Server freezing
So recently I can't get anything printed. The Raspi pi server freezes, and shows all printers as "not connected" and I have to shut down. The other day it did it after a 3 day print was 80% in, and today after only a few hours. The first time was one printer running, today was 2 and they both just stopped. Touchscreen wouldn't respond, and I had to restart the server, therefore ruining the prints.
I haven't changed anything since using it successfully multiple times. I can't figure out what the cause is.
So where do I look for clues here? I'm assuming there is a log file? I need to figure this out for obvious reasons. Not going to start another print that's going to fail.
I haven't changed anything since using it successfully multiple times. I can't figure out what the cause is.
So where do I look for clues here? I'm assuming there is a log file? I need to figure this out for obvious reasons. Not going to start another print that's going to fail.
Comments
In logs of printer you see server.log where disconnections of printers are logged and syslog (/var/log/syslog) which is linux log file and can also contain data about problems. For prints you need to have enabled logging before which can be done in same screen.
Also have a look at the bolt icon if you might have power problems. When it is not white any more check if linux had underpower in past. When that happens linux might disconnect usb ports. There is a option in serial config to continue after fast reconnect. Just for that case when linux did a disconnect we can not prevent it would continue without resetting (if driver allows it).

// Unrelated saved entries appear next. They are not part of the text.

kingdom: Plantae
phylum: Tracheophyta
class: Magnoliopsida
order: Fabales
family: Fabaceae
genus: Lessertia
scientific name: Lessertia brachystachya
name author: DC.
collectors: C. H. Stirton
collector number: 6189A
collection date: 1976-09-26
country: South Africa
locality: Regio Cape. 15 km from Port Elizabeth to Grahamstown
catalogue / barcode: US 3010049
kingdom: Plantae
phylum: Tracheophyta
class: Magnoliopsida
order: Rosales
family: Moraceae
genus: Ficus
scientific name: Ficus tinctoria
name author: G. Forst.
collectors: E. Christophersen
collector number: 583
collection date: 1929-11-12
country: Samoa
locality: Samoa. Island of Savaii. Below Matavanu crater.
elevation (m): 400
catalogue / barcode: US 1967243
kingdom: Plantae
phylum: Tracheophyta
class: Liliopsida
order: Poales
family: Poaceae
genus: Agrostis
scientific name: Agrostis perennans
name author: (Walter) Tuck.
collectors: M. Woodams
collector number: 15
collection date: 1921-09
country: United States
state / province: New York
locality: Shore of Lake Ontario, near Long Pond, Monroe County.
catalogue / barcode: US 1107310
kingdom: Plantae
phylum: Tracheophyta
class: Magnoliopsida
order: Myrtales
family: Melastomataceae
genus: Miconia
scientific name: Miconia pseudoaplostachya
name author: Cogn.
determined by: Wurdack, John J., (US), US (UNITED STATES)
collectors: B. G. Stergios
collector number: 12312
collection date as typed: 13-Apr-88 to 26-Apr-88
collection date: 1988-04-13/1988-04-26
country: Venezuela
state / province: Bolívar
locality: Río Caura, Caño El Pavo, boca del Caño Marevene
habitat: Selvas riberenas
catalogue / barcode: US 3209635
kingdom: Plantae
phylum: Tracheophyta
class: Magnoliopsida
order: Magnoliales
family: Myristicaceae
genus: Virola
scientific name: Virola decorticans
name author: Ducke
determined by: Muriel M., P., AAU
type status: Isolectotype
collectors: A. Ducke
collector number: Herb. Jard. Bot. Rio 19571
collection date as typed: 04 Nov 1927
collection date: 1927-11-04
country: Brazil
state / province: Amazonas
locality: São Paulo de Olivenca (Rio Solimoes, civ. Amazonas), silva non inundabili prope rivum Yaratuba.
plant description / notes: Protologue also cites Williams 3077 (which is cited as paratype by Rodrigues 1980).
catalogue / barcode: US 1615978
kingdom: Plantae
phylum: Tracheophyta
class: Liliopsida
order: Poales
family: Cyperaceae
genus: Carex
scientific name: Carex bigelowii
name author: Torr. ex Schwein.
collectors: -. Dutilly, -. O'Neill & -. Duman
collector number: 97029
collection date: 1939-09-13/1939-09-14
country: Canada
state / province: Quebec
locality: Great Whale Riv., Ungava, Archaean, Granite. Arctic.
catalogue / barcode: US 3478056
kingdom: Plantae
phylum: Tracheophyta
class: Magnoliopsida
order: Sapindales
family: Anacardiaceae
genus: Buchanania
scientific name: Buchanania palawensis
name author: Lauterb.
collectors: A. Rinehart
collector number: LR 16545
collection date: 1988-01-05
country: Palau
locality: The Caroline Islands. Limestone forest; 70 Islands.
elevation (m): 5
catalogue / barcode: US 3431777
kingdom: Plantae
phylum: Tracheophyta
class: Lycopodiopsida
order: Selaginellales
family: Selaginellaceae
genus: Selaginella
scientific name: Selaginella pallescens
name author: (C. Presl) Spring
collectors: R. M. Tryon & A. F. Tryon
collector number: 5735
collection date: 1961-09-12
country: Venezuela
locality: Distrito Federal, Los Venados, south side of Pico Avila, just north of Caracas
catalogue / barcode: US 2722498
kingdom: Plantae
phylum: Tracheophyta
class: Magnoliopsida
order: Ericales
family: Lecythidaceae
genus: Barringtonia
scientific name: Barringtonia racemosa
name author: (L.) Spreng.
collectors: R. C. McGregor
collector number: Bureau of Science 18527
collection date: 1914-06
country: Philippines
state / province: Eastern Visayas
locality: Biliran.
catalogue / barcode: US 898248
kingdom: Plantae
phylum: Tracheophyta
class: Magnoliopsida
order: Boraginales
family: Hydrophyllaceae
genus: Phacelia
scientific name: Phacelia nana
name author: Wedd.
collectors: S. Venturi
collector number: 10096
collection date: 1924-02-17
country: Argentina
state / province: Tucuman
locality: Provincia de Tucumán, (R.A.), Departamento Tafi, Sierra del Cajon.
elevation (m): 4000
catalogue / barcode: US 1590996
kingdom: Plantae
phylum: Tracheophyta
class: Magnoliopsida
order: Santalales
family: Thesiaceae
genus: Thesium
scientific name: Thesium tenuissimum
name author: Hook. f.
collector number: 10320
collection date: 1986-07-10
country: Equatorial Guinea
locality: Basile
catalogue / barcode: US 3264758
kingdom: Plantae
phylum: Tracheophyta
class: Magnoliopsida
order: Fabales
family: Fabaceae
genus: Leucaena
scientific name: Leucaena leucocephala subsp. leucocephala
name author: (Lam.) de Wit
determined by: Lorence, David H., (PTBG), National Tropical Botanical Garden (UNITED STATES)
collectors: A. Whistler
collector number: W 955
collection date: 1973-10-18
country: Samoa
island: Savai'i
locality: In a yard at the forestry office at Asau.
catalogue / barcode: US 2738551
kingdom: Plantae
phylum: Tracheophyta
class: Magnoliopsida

If you can, login via ssh when it happens to check what is going on. Or to see a problem arising connect before when testing and run "top" to see cpu/memory usage and the most consuming parts. Might also give an answer.
Some printers allow a dry run mode where heaters to not run for testing without loosing filament:
M111 S14
would enable it if supported. Or you slice without extrusion for testing (temperature 0, flow factor 0 might work. Or use Mach 3 firmware style so extrusion is on letter A and ignored.).
If you have a free sd card you can also directly install new image there to rule out the sd card problems which are hard to catch sometimes. Especially if it worked all well before it is the most likely reason when disk is not full then.
Below is a section of the server.log I believe shows something but I don't know what? At least it's where the last incident happened. By the way, "Lexa" and "Derby" are the 2 printers that were running. My granddaughter named them.
2021-05-06 19:30:43: error: Reading serial conection failed: End of file. Closing connection.
2021-05-06 19:30:43: error: Reading serial conection failed: End of file. Closing connection.
2021-05-06 19:30:43: Connection closed during print ... trying reconnect for 10 seconds to continue ...
2021-05-06 19:30:43: Port closed for Lexa
2021-05-06 19:30:43: Connection closed: Lexa
2021-05-06 19:30:43: Connection closed during print ... trying reconnect for 10 seconds to continue ...
2021-05-06 19:30:43: Port closed for Derby
2021-05-06 19:30:43: Connection closed: Derby
2021-05-06 19:45:49: Websocket opened
2021-05-06 19:45:58: Websocket opened
2021-05-06 19:46:05: Execute error response:Failed to query server: Refusing activation, D-Bus is shutting down.
You should also enable print logging sou you see when there is a problem. There are cases depending on your configuration where server will reconnect usb to fix possible hanging serial drivers. Normally you see a few seconds later in server.log that printer get reconnected. Did that happen here as well? That last line looks really strange and D-Bus is a linux communication system that is important, so if it shuts down it is a bad sign that linux has a problem if nothing later was logged.